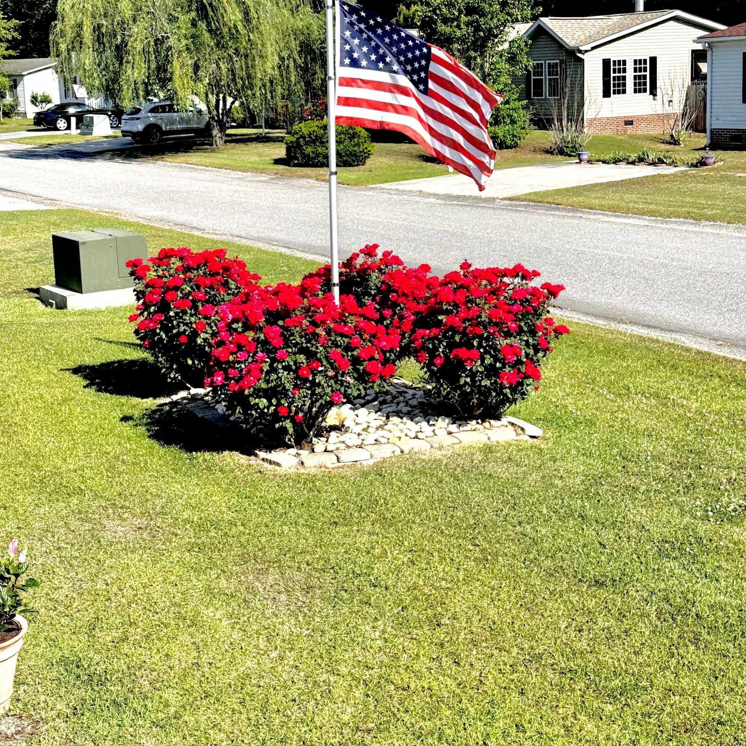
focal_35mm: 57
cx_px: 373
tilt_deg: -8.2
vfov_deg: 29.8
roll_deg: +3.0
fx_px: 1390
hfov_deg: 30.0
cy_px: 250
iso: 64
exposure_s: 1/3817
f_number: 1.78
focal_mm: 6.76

************

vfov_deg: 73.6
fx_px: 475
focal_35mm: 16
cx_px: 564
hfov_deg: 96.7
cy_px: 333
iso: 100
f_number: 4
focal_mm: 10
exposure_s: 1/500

************

→ **Your task**: Transcribe each line of the data above, unaltered, from the one where "roll_deg: +3.0" appears to the one where "focal_mm: 6.76" appears, inclusive of both.

→ **Response for this exercise**:
roll_deg: +3.0
fx_px: 1390
hfov_deg: 30.0
cy_px: 250
iso: 64
exposure_s: 1/3817
f_number: 1.78
focal_mm: 6.76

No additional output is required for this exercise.